Algo que vai acontecendo, e é tão natural como a própria vida, pelo menos é assim que Ricardo Ribeiro descreve o Fado, como algo que “canta os fenómenos da vida, vai acompanhando a vida das pessoas”. O artista afirma também que a diferença entre o Fado que se fazia antigamente para o de hoje é que “as pessoas vão se atrevendo por caminhos, alguns com bons resultados, e outros nem tanto”. Em tom de comparação das novas sonoridades do Fado com “neologismos” da “linguagem Fadista”, Ricardo Ribeiro faz alusão a uma seleção natural do que prevalece no Fado, e afirma “há pessoas que se vão atrevendo em caminhos arrojados, e que por vezes dão bons resultados e aparecem coisas muitíssimo interessantes, outras que não porque não têm a ver [com o Fado]”.
O futuro do Fado
Numa nota reflexiva sobre o impacto de novas sonoridades no futuro do Fado, Rui Vieira Nery relembra que “o Fado é aquilo que os fadistas querem que ele seja, e, naturalmente, cada geração irá introduzir no Fado elementos que têm a ver com a sua maneira própria de estar no mundo”, tranquilizando mentes mais pessimistas em relação a esta nova tendência musical, e afirmando que no seu parecer tudo não se tratava de nada mais que “um procedimento de transformação que sempre foi característico de qualquer género vivo”.

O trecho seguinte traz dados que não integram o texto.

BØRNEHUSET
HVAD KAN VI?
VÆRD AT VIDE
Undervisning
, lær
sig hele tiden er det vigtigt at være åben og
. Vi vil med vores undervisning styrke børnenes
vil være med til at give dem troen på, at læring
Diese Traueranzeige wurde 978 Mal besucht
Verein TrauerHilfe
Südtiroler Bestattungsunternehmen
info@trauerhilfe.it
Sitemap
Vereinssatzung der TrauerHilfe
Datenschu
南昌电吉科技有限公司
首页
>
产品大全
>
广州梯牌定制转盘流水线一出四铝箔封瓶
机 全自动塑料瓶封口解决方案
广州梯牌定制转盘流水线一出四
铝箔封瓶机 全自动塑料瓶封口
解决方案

Numa nota reflexiva sobre a possibilidade de se perder as raízes do Fado em meio de novos sons, Ricardo Ribeiro diz que o Fado “morre e renasce”, e aponta também para um comportamento de “autofagismo”, afirmando que “os próprios é fadistas matam [o Fado], mas depois são os próprios fadistas que o fazem renascer”. O artista continua a sua resposta, e declara: “creio que a raiz [do Fado] não se perde, agora cabe-nos a nós cuidar disso, e haver pessoas que estimem a raiz”. O fadista Ricardo Ribeiro, termina com um aviso: “cuidado para que não se desvirtuem as coisas”, e refuta que este aviso não é uma questão de “tradicionalismo” ou “purismo”, até porque, segundo o artista, “não existe nenhuma cultura separada de outra cultura, e não há culturas puras”.

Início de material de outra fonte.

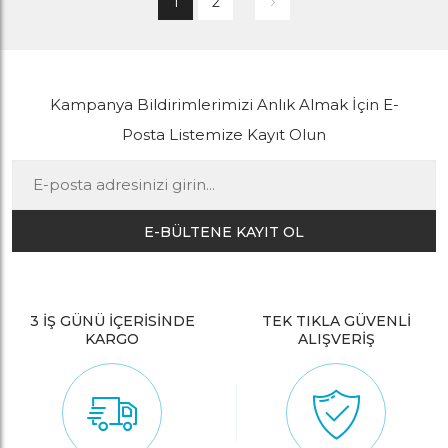
1
2
Kampanya Bildirimlerimizi Anlık Almak İçin E-
Posta Listemize Kayıt Olun
E-BÜLTENE KAYIT OL
3 İŞ GÜNÜ İÇERİSİNDE
TEK TIKLA GÜVENLİ
KARGO
ALIŞVERİŞ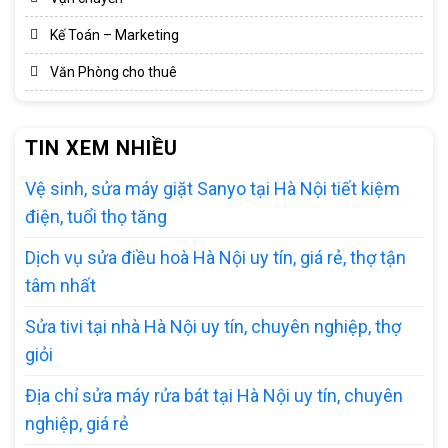
Kế Toán – Marketing
Văn Phòng cho thuê
TIN XEM NHIỀU
Vệ sinh, sửa máy giặt Sanyo tại Hà Nội tiết kiệm
điện, tuổi thọ tăng
Dịch vụ sửa điều hoà Hà Nội uy tín, giá rẻ, thợ tận
tâm nhất
Sửa tivi tại nhà Hà Nội uy tín, chuyên nghiệp, thợ
giỏi
Địa chỉ sửa máy rửa bát tại Hà Nội uy tín, chuyên
nghiệp, giá rẻ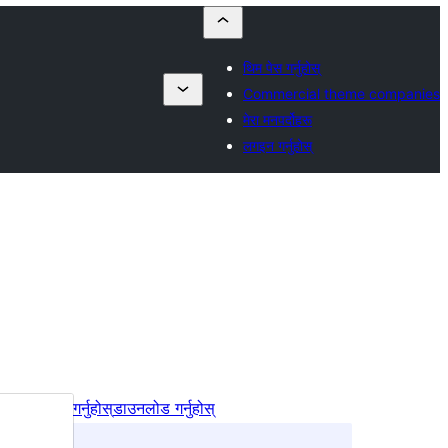
थिम पेस गर्नुहोस्
Commercial theme companies
मेरा मनपर्दोहरू
लगइन गर्नुहोस्
पूर्वावलोकन गर्नुहोस्
डाउनलोड गर्नुहोस्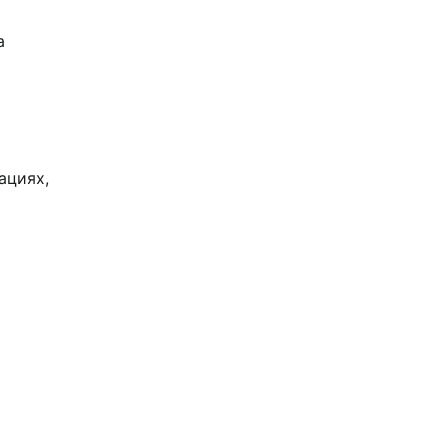
а
ациях,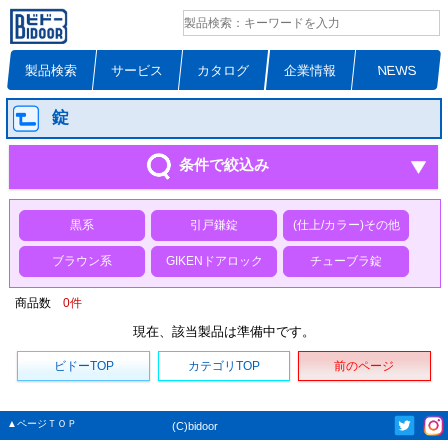
製品検索
サービス
カタログ
企業情報
NEWS
錠
条件で絞込み
黒系
引戸鎌錠
(仕上/カラー)その他
ブラウン系
GIKENドアロック
チューブラ錠
商品数
0
件
現在、該当製品は準備中です。
ビドーTOP
カテゴリTOP
前のページ
▲ページＴＯＰ
(C)bidoor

O Fado está na moda, o público parece estar interessado, e as suas tendências podem estar a mudar. Contudo, a mudança não parece perturbar os artistas, afinal, os mesmos aceitam este movimento como algo natural, e velho na história do Fado, tendo sido observado ao longo da história conforme afirma Rui Vieira Nery. Em tom de conclusão, resta-nos aguardar que o tempo, e o público apure como será o futuro do Fado, afinal, se o Fado é o destino já escrito, só o tempo o pode revelar.